Wisconsin head coach Paul Chryst is a believer in that philosophy. So this spring he implemented an idea that was brilliant, simple and brilliant in its simplicity: if it benefits offensive coaches to hear defensive coaches share their tricks of the trade, wouldn’t it also be good for players to hear the same?
This spring, Chryst sent his offensive line coach to meet with the defensive line, his defensive backs coach to meet with the wide receivers, and on down the line.
“One of your goals is to grow your football knowledge,” he said. “I started going to different meetings and I was picking up stuff (from his assistants) and I thought, ‘That’s a great way to teach.’ So I had the coaches flip and they got some good energy.”
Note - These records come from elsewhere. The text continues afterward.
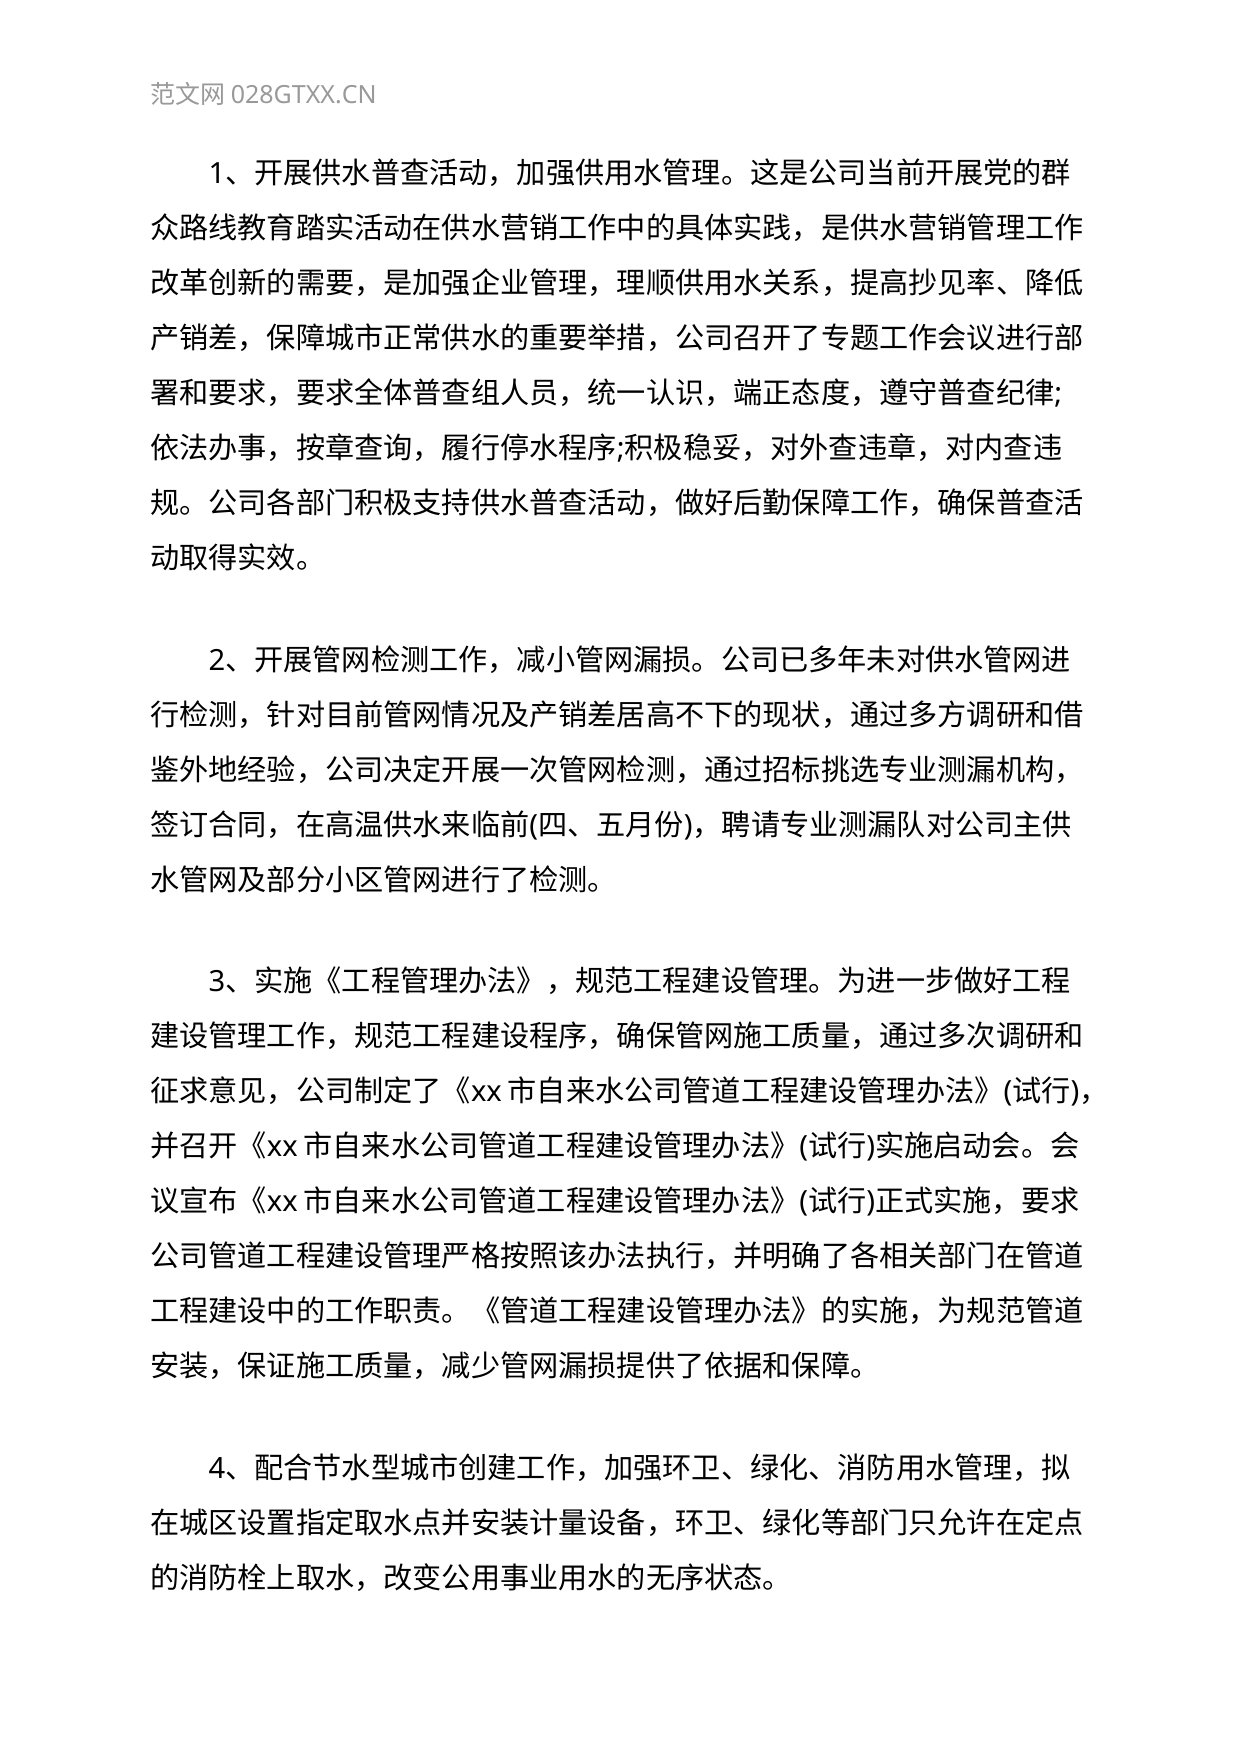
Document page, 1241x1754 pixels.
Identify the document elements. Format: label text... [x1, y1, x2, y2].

text 1、开展供水普查活动，加强供用水管理。这是公司当前开展党的群众路线教育踏实活动在供水营销工作中的具体实践，是供水营销管理工作改革创新的需要，是加强企业管理，理顺供用水关系，提高抄见率、降低产销差，保障城市正常供水的重要举措，公司召开了专题工作会议进行部署和要求，要求全体普查组人员，统一认识，端正态度，遵守普查纪律;依法办事，按章查询，履行停水程序;积极稳妥，对外查违章，对内查违规。公司各部门积极支持供水普查活动，做好后勤保障工作，确保普查活动取得实效。 [150, 150, 1090, 577]
text 4、配合节水型城市创建工作，加强环卫、绿化、消防用水管理，拟在城区设置指定取水点并安装计量设备，环卫、绿化等部门只允许在定点的消防栓上取水，改变公用事业用水的无序状态。 [150, 1444, 1090, 1597]
text 3、实施《工程管理办法》，规范工程建设管理。为进一步做好工程建设管理工作，规范工程建设程序，确保管网施工质量，通过多次调研和征求意见，公司制定了《xx市自来水公司管道工程建设管理办法》(试行)，并召开《xx市自来水公司管道工程建设管理办法》(试行)实施启动会。会议宣布《xx市自来水公司管道工程建设管理办法》(试行)正式实施，要求公司管道工程建设管理严格按照该办法执行，并明确了各相关部门在管道工程建设中的工作职责。《管道工程建设管理办法》的实施，为规范管道安装，保证施工质量，减少管网漏损提供了依据和保障。 [150, 958, 1090, 1385]
text 2、开展管网检测工作，减小管网漏损。公司已多年未对供水管网进行检测，针对目前管网情况及产销差居高不下的现状，通过多方调研和借鉴外地经验，公司决定开展一次管网检测，通过招标挑选专业测漏机构，签订合同，在高温供水来临前(四、五月份)，聘请专业测漏队对公司主供水管网及部分小区管网进行了检测。 [150, 636, 1090, 898]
“Coach’s whole theory is that it’s good for them to hear what we’re teaching on the other side of the ball,” Wisconsin wide receivers coach Ted Gilmore told UWBadgers.com. “We tell our guys to have a plan. So if you understand what they’re trying to do, what they’re trying to take away, you have a better understanding of what you need to do.
“For example, those guys (the defensive backs) were curious about what I was teaching from a release standpoint; ‘If you run this route, what are you trying to accomplish?’ They had some great questions and all of them stem from releases. Why is he releasing this way to get here?”
Added Badgers linebacker T.J. Edwards: “I thought it was cool just to see what the running backs were looking for. We, as linebackers, have a general idea of what they’re trying to do. But it was really good to hear it straight from Coach Settle. It just gave us a better understanding of what they’re trying to accomplish.”
This is an idea that every staff in America can duplicate, and duplicate today. Well done, Badgers.